(Records from a collection)
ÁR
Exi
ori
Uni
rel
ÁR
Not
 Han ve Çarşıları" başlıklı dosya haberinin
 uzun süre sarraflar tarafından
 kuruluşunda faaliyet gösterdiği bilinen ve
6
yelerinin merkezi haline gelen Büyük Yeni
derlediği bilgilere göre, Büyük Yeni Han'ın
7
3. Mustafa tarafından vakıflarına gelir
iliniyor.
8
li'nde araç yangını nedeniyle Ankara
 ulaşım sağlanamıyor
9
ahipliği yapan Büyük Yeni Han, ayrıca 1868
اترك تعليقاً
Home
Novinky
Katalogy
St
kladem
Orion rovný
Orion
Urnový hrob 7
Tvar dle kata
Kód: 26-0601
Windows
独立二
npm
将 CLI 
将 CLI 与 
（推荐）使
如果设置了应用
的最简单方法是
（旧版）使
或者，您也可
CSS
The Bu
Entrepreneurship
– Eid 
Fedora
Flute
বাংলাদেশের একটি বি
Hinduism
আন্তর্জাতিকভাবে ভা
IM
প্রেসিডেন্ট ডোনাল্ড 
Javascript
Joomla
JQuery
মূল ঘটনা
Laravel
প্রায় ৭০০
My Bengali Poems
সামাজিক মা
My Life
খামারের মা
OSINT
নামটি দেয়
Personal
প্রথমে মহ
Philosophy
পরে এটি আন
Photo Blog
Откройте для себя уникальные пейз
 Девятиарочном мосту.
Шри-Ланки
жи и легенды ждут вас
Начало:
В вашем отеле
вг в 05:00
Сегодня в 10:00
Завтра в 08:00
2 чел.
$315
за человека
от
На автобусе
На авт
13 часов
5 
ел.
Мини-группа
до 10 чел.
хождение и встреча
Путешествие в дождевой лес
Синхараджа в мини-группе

→ **YOUR ASSIGNMENT**: Print again the lines of the entries above that fall between the line holding "kuruluşunda faaliyet gösterdiği bilinen ve" and the line holding "Путешествие в дождевой лес", inclusive, exactly as they stand.

→ **RESULT OF THE TASK**:
 kuruluşunda faaliyet gösterdiği bilinen ve
6
yelerinin merkezi haline gelen Büyük Yeni
derlediği bilgilere göre, Büyük Yeni Han'ın
7
3. Mustafa tarafından vakıflarına gelir
iliniyor.
8
li'nde araç yangını nedeniyle Ankara
 ulaşım sağlanamıyor
9
ahipliği yapan Büyük Yeni Han, ayrıca 1868
اترك تعليقاً
Home
Novinky
Katalogy
St
kladem
Orion rovný
Orion
Urnový hrob 7
Tvar dle kata
Kód: 26-0601
Windows
独立二
npm
将 CLI 
将 CLI 与 
（推荐）使
如果设置了应用
的最简单方法是
（旧版）使
或者，您也可
CSS
The Bu
Entrepreneurship
– Eid 
Fedora
Flute
বাংলাদেশের একটি বি
Hinduism
আন্তর্জাতিকভাবে ভা
IM
প্রেসিডেন্ট ডোনাল্ড 
Javascript
Joomla
JQuery
মূল ঘটনা
Laravel
প্রায় ৭০০
My Bengali Poems
সামাজিক মা
My Life
খামারের মা
OSINT
নামটি দেয়
Personal
প্রথমে মহ
Philosophy
পরে এটি আন
Photo Blog
Откройте для себя уникальные пейз
 Девятиарочном мосту.
Шри-Ланки
жи и легенды ждут вас
Начало:
В вашем отеле
вг в 05:00
Сегодня в 10:00
Завтра в 08:00
2 чел.
$315
за человека
от
На автобусе
На авт
13 часов
5 
ел.
Мини-группа
до 10 чел.
хождение и встреча
Путешествие в дождевой лес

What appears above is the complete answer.